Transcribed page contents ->
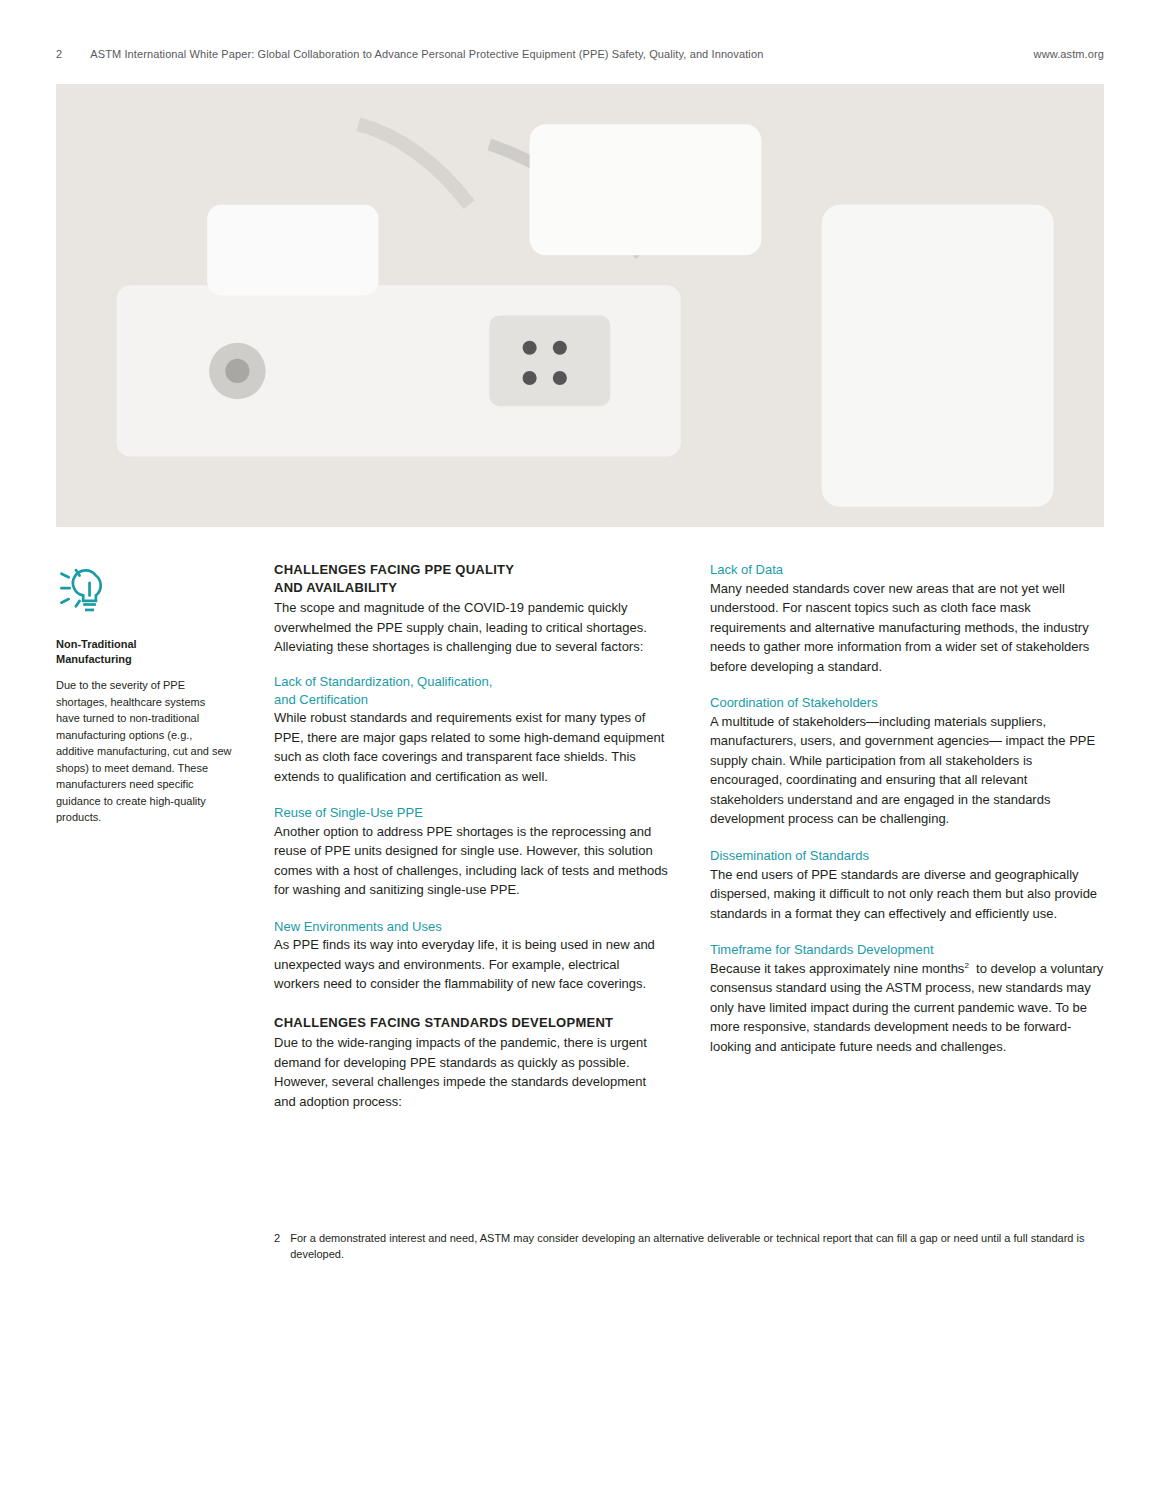2 ASTM International White Paper: Global Collaboration to Advance Personal Protective Equipment (PPE) Safety, Quality, and Innovation www.astm.org
Non-Traditional
Manufacturing
Due to the severity of PPE shortages, healthcare systems have turned to non-traditional manufacturing options (e.g., additive manufacturing, cut and sew shops) to meet demand. These manufacturers need specific guidance to create high-quality products.
Challenges Facing PPE Quality
and Availability
The scope and magnitude of the COVID-19 pandemic quickly overwhelmed the PPE supply chain, leading to critical shortages. Alleviating these shortages is challenging due to several factors:
Lack of Standardization, Qualification,
and Certification
While robust standards and requirements exist for many types of PPE, there are major gaps related to some high-demand equipment such as cloth face coverings and transparent face shields. This extends to qualification and certification as well.
Reuse of Single-Use PPE
Another option to address PPE shortages is the reprocessing and reuse of PPE units designed for single use. However, this solution comes with a host of challenges, including lack of tests and methods for washing and sanitizing single-use PPE.
New Environments and Uses
As PPE finds its way into everyday life, it is being used in new and unexpected ways and environments. For example, electrical workers need to consider the flammability of new face coverings.
Challenges Facing Standards Development
Due to the wide-ranging impacts of the pandemic, there is urgent demand for developing PPE standards as quickly as possible. However, several challenges impede the standards development and adoption process:
Lack of Data
Many needed standards cover new areas that are not yet well understood. For nascent topics such as cloth face mask requirements and alternative manufacturing methods, the industry needs to gather more information from a wider set of stakeholders before developing a standard.
Coordination of Stakeholders
A multitude of stakeholders—including materials suppliers, manufacturers, users, and government agencies— impact the PPE supply chain. While participation from all stakeholders is encouraged, coordinating and ensuring that all relevant stakeholders understand and are engaged in the standards development process can be challenging.
Dissemination of Standards
The end users of PPE standards are diverse and geographically dispersed, making it difficult to not only reach them but also provide standards in a format they can effectively and efficiently use.
Timeframe for Standards Development
Because it takes approximately nine months2 to develop a voluntary consensus standard using the ASTM process, new standards may only have limited impact during the current pandemic wave. To be more responsive, standards development needs to be forward-looking and anticipate future needs and challenges.
2 For a demonstrated interest and need, ASTM may consider developing an alternative deliverable or technical report that can fill a gap or need until a full standard is developed.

Work task -> The expected answer is an exact copy of the lines above, beginning at the line with "Dissemination of Standards" and ending at the line with "Timeframe for Standards Development", with both ends in.

Answer section ->
Dissemination of Standards
The end users of PPE standards are diverse and geographically dispersed, making it difficult to not only reach them but also provide standards in a format they can effectively and efficiently use.
Timeframe for Standards Development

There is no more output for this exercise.